Trois des quatre policiers, Aurélien L., 28 ans, Philippe T., 48 ans, et Pierre P., 36 ans, seront en effet jugés devant la cour criminelle départementale de Paris pour faux en écriture publique par personne dépositaire de l'autorité publique (PDAP), a appris l'AFP de sources proches du dossier vendredi.
Dans leur ordonnance dont l'AFP a eu connaissance, les magistrats instructeurs notent que les policiers ont "dans une très large mesure passés sous silence" leur agression dans leur procès-verbal d'interpellation pour "travestir la réalité".
Les policiers seront jugés pour ces violences volontaires sur M. Zecler avec incapacité totale de travail supérieure de 45 jours, par personne dépositaire de l'autorité publique, en réunion et avec arme. Le tendon du biceps gauche du producteur a été rompu.

▸ **Lignes de données**:
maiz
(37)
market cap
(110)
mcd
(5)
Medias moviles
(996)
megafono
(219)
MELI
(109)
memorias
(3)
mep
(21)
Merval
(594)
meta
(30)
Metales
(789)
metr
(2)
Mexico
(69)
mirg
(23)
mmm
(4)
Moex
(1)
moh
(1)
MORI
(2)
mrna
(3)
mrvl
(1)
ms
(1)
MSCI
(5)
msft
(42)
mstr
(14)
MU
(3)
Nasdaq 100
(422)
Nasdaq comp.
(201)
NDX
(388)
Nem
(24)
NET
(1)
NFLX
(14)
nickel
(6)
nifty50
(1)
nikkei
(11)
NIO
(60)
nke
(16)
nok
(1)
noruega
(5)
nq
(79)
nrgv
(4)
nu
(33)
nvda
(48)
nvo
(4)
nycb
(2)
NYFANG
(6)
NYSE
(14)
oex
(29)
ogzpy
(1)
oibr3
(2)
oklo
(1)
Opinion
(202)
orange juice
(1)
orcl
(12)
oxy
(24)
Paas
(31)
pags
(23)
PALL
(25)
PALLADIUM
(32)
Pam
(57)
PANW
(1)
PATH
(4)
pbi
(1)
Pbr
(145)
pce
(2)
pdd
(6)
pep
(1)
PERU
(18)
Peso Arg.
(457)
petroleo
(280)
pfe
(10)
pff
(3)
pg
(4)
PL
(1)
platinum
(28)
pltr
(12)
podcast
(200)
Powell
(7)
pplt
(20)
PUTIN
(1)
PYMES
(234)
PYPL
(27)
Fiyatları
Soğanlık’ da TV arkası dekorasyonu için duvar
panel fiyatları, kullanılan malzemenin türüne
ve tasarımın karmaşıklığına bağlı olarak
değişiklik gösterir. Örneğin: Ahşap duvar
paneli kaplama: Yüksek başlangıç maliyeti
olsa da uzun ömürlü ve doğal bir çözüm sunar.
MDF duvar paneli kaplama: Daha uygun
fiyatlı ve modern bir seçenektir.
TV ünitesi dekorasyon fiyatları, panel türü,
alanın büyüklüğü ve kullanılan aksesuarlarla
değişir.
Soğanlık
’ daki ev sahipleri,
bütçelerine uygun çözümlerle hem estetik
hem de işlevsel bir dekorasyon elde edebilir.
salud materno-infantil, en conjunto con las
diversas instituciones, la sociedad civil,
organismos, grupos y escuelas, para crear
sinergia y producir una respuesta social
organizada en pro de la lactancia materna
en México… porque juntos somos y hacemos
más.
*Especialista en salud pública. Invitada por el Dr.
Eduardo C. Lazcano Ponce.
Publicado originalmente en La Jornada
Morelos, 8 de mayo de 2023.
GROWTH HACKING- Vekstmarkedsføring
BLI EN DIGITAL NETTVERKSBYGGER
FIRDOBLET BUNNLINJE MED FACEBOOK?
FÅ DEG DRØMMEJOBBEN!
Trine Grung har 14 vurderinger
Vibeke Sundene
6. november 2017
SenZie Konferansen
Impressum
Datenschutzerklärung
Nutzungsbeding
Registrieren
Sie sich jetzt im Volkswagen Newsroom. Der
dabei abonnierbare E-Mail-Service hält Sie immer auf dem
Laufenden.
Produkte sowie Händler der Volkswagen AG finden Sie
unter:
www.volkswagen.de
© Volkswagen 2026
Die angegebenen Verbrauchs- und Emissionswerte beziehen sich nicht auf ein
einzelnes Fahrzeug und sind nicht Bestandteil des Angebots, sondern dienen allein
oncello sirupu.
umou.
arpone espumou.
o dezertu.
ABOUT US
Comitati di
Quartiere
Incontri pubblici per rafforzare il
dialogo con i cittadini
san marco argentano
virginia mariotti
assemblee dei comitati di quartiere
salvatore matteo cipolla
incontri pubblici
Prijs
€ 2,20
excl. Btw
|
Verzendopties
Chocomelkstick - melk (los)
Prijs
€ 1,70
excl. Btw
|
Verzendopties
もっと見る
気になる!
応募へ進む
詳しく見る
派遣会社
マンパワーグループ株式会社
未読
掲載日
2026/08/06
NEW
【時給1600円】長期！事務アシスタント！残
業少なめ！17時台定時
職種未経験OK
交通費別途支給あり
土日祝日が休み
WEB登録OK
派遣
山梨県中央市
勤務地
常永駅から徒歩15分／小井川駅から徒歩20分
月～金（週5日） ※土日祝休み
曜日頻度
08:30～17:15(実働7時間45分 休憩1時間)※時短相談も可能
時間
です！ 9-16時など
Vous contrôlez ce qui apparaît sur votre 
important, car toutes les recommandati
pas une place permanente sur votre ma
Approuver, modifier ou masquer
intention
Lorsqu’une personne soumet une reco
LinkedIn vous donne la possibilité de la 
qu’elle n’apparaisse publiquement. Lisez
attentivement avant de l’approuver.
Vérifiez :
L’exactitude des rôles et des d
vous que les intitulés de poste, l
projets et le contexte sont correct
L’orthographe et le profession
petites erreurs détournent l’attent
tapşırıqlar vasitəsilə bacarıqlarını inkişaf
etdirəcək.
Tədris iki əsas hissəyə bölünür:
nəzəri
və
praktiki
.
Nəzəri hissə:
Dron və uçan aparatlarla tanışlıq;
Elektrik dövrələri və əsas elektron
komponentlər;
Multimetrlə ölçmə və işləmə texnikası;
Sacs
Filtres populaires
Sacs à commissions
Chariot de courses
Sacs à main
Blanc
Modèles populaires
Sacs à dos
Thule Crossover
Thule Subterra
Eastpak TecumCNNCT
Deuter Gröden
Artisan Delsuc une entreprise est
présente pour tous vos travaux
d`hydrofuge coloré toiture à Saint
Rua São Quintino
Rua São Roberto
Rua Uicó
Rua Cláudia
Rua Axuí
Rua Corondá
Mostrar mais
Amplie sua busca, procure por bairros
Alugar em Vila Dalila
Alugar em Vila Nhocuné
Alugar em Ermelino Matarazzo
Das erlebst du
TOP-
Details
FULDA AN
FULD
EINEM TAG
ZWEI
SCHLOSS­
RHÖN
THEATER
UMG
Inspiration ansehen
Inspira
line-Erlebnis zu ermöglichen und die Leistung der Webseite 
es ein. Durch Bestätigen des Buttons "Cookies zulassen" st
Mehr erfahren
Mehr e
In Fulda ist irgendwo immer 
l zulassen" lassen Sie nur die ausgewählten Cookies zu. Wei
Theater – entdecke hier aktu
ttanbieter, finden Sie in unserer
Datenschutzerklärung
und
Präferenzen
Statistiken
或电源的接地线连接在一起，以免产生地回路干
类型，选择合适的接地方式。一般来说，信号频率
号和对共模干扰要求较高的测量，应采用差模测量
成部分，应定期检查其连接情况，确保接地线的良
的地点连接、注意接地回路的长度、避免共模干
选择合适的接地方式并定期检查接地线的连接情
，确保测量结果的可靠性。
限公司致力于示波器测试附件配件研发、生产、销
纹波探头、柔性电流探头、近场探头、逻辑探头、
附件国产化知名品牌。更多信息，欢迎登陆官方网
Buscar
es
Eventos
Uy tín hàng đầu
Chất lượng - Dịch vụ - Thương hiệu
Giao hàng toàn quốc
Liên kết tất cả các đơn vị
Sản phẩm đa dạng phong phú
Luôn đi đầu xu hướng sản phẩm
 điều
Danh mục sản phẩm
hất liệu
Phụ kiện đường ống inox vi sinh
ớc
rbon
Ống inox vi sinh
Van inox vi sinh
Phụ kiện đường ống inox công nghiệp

▸ **Détails de l'exercice**: Reprenez le passage sur le procès des policiers mis en cause pour les violences commises sur M. Zecler, en le poursuivant après sa dernière phrase. Les lignes ne servent à rien dans ce travail.

▸ **Réponse proposée**:
Cette "avalanche de coups" qui a duré quatre minutes "n'était pas nécessaire et s'inscrivait dans le cadre d'une action illégitime", d'après les juges, notant la simple "résistance passive" de Michel Zecler.
- "Standards" -
Un quatrième fonctionnaire, Hugues R., 40 ans, sera jugé en correctionnelle pour des violences avec arme, une grenade lacrymogène lancée contre Michel Zecler et plusieurs jeunes hommes.
Les juges d'instruction ont écarté la dimension raciste des faits, alors que M. Zecler soutenait depuis le début de l'affaire qu'Aurélien L. lui avait lancé "sale nègre" et que Philippe T. avait tenu des propos racistes à son encontre.
"Cette décision ne postule ni n'affirme que les déclarations de M. Zecler sur ce point seraient insincères. Elle se borne à constater que les éléments de preuve en ce sens ne sont pas à la hauteur des standards applicables à la matière pénale", soutiennent les juges.
Le ministère public avait, lui, demandé que cette circonstance soit retenue.
L'enquête avait révélé l'existence de messages antérieurs au drame sur le téléphone d'Aurélien L., par exemple : "Les bâtards qui foutent la merde, ce sont tous les mêmes (...), je suis dégoûté qu'(ils) soient acceptés en France".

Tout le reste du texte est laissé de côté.